We are often told by the advocates of government-run health care that a single-payer system would be innocuous because our masters inside the beltway would not actually own hospitals or employ clinicians. Well, the WSJ Health Blog demonstrates the vacuity of that assertion by explaining the latest P4P proposal from the single-payer system known as Medicare:

“Pay for performance,” one of the great health-care buzzwords of the moment, is often described as paying hospitals more if they take better care of patients. In a 104-page proposal unveiled today, Medicare offers a twist: Pay hospitals less if they aren’t among the top performers.

The problem with this bureaucratic stroke of genius is that Medicare’s current payment scheme only pays 95% of costs (that’s costs, not charges). So, how much further below costs are they planning to go?

Medicare would withhold 2% to 5% of hospitals’ reimbursement funds — with some payments excluded — and use it to create a big incentive pool. The incentive money then would be parceled out to two groups of hospitals: those that score the highest on a set of quality indicators, and those that show the most improvement.

And which hospitals would be hit the hardest by this idiotic scheme?

The biggest losers, at least early on, could well prove to be hospitals in the middle of the quality continuum, notes Arnold Epstein, chairman of Harvard’s Department of Health Policy and Management. That’s because the worst-performing hospitals have the most room to improve — making them candidates for bonuses. 

In other words, a hospital whose performance stayed at the 70th percentile could be penalized so that a bonus could be given to a hospital rising from the 5th percentile to the 35th percentile. This is an idea so dumb only a government bureaucrat could think of it.

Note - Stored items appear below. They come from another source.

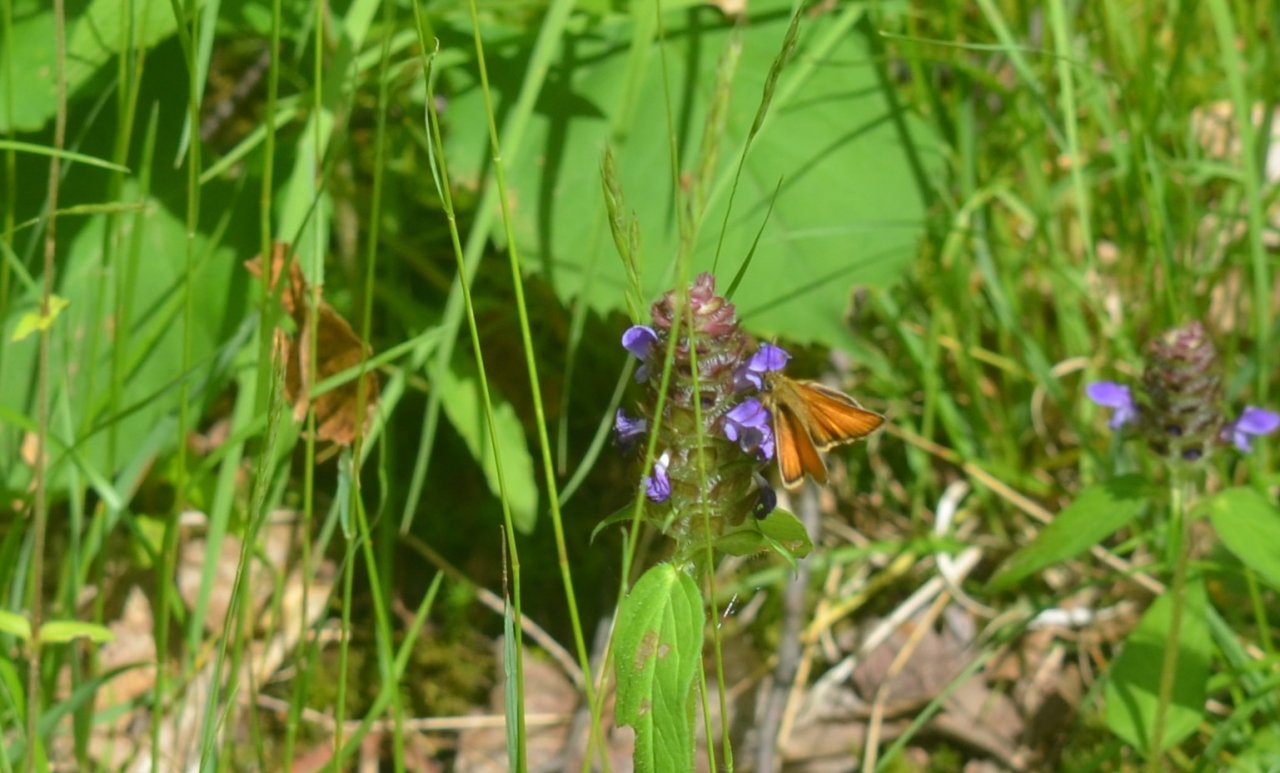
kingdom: Animalia
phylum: Arthropoda
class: Insecta
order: Lepidoptera
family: Hesperiidae
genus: Thymelicus
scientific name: Thymelicus lineola
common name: European Skipper
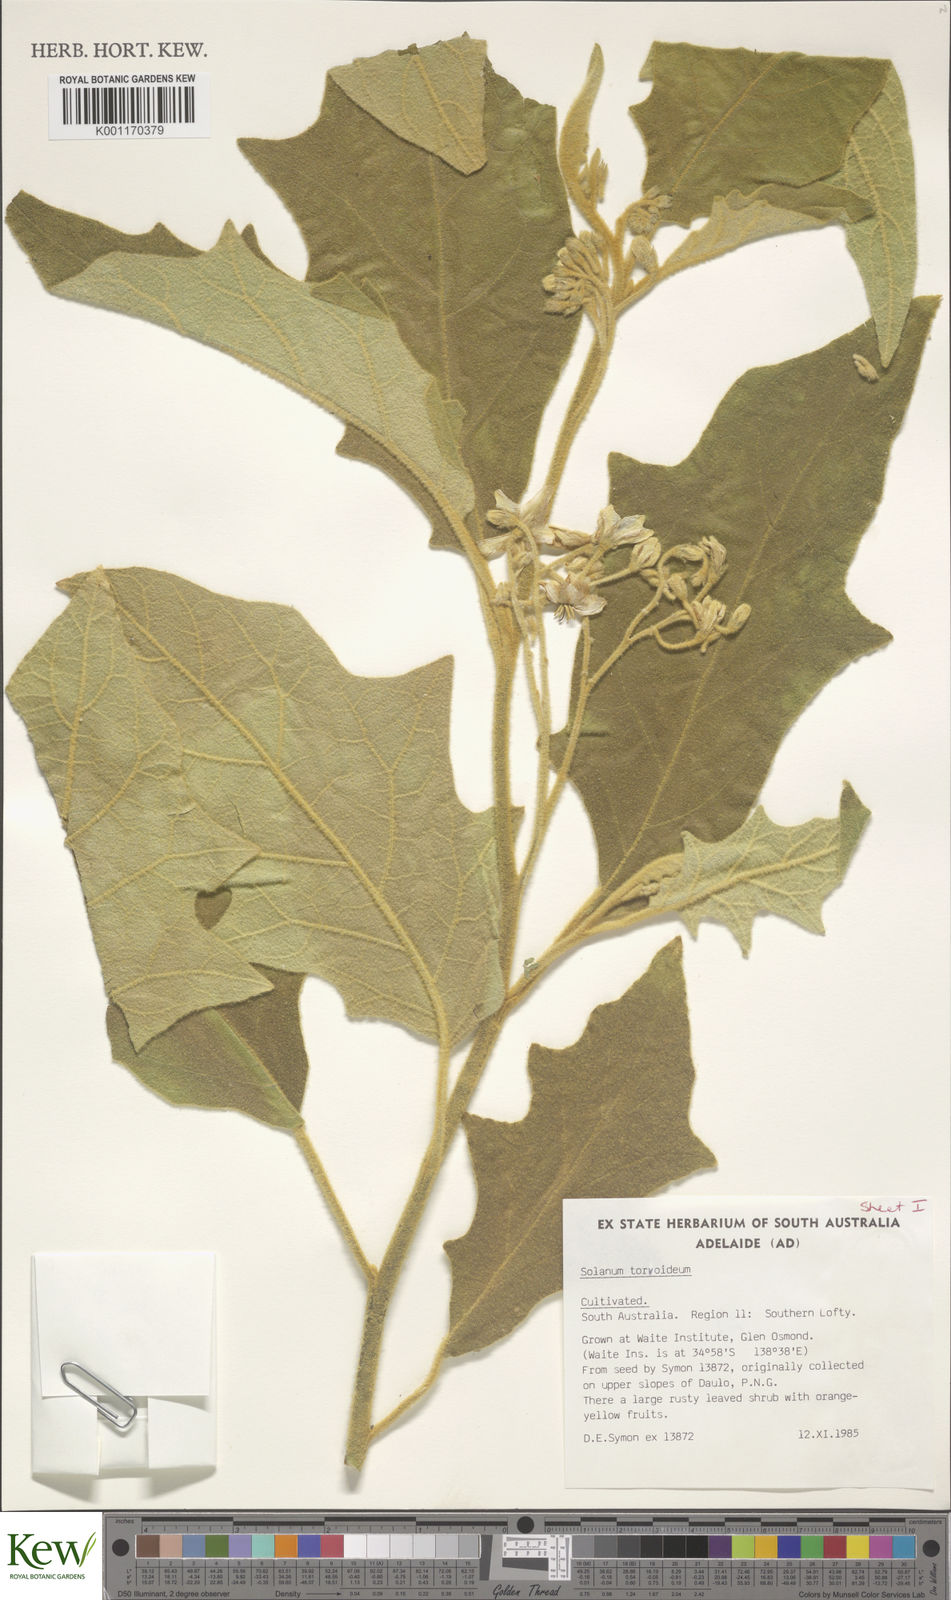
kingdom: Plantae
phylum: Tracheophyta
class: Magnoliopsida
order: Solanales
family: Solanaceae
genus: Solanum
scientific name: Solanum torvoideum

Here’s news flash. A hospital cannot stay open if it is paid less money for its services than it costs to provide those services. In 1980, before Medicare began implementing its various price control schemes, there were 7,000 hospitals in theU.S. Now, there are fewer than 5,000. Many rural areas have no hospital at all.

The primary effect of government price controls, as any economically literate person knows, is shortages. Unfortunately, our masters in Washington have never absorbed this blindingly obvious fact. Thus, they will continue to produce schemes like this latest P4P boondoggle, and the inevitable result will be widespread shortages of primary care and hospital services.

And don’t forget: Medicare doesn’t own any hospitals or employ any physicians. Yet its bureaucrats are using the power of the purse to do serious damage to the health delivery system. How can anyone with an IQ exceeding single-digits think this situation will improve if we give these clowns the whole system?